While gambling is illegal in most areas in India, once a year, tradition and police clash over gambling games that take place after Dasara until Diwali. It seems that tradition holds that it is good luck to gamble during this time, especially on the night of Kumar Purnima. It is believed that this will bring the gamblers wealth and prosperity so while online gambling is technically illegal in India, most take part.
Not only is gambling considered to be auspicious around this time, but there are many that hold the belief that if they do not gamble at this time, they could come back as an owl when they come back in their next incarnation.
In the Ganjam district in Odisha, there are many different forms of gambling that take place during the month between Dasara and Diwali. People place wagers on all kinds of things as is the tradition at this time of the year. While the police try to prevent this gambling, they have been somewhat unsuccessful in doing so. The police are fighting a tradition that is centuries old.

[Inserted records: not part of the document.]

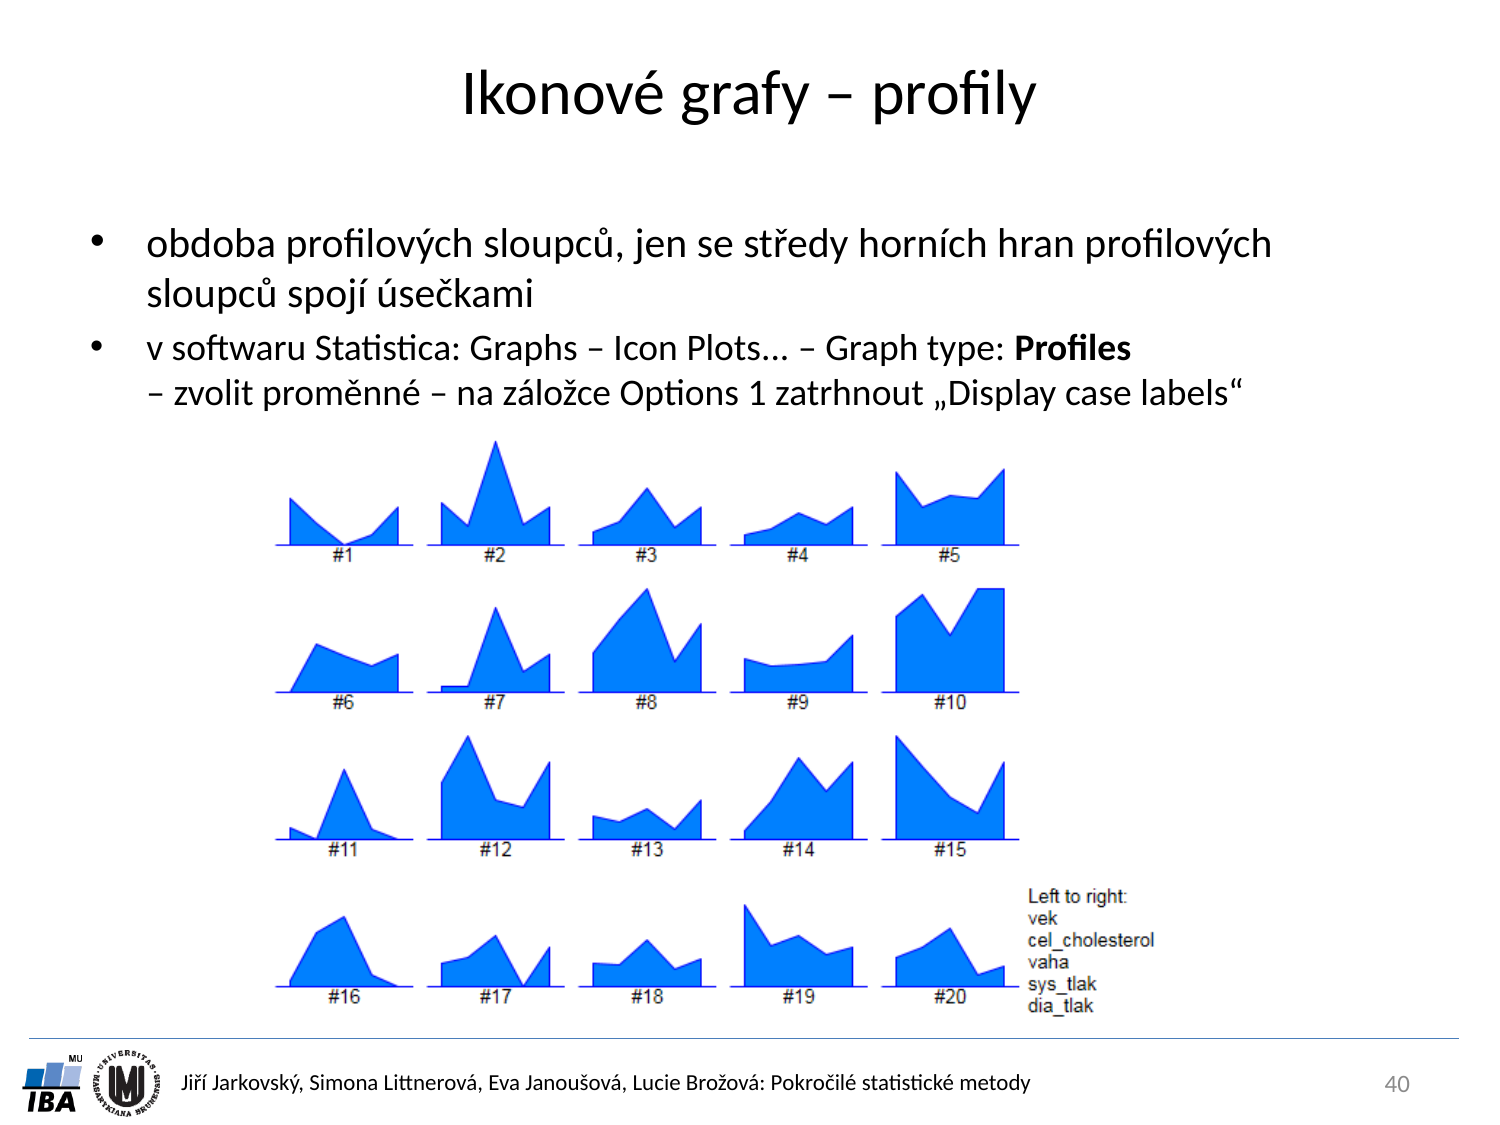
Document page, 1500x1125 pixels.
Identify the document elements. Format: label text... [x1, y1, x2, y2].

list obdoba profilových sloupců, jen se středy horních hran profilových sloupců spojí úsečkami v softwaru Statistica: Graphs – Icon Plots... – Graph type: Profiles – zvolit proměnné – na záložce Options 1 zatrhnout „Display case labels“ [75, 208, 1425, 1005]
picture [262, 435, 1171, 1027]
title Ikonové grafy – profily [75, 42, 1425, 135]
slide_number 40 [1074, 1052, 1425, 1113]
picture [93, 1050, 160, 1117]
picture [22, 1055, 82, 1112]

In the town of Berhampur in Ganjam district, it is transformed into an unofficial gambling center during this time. Parents give money to their children in order to gamble, and it is known that sons-in-law are given a special gambling allowance at this time. Men, women, the aged, and the young all take part in gambling, even if only with their relatives and friends.
Gambling takes place in individual households, with many playing popular card games such as Set, Nox, Pata, Kampi, and Sequence. The stakes in the games can be very small or very large, depending on who is playing. It is known that things can get somewhat out of hand when gold jewelry and even cars can end up being wagered on the gambling table. Not only does betting take place in private homes, but during this time, there are also illegal gambling dens that are quickly set up for the season.
When police try to raid the gambling dens, they are often met with resistance from locals. This year, two policemen were injured when they were attacked by locals, and a police vehicle was damaged when stones where thrown during another attempted raid.
A senior police official based in Ganjam said: “Gambling may be a tradition here but it violates the Orissa Prevention of Gambling Act (OPGA) which is already existing in the state. Therefore, we have to take action against the violators of the act.”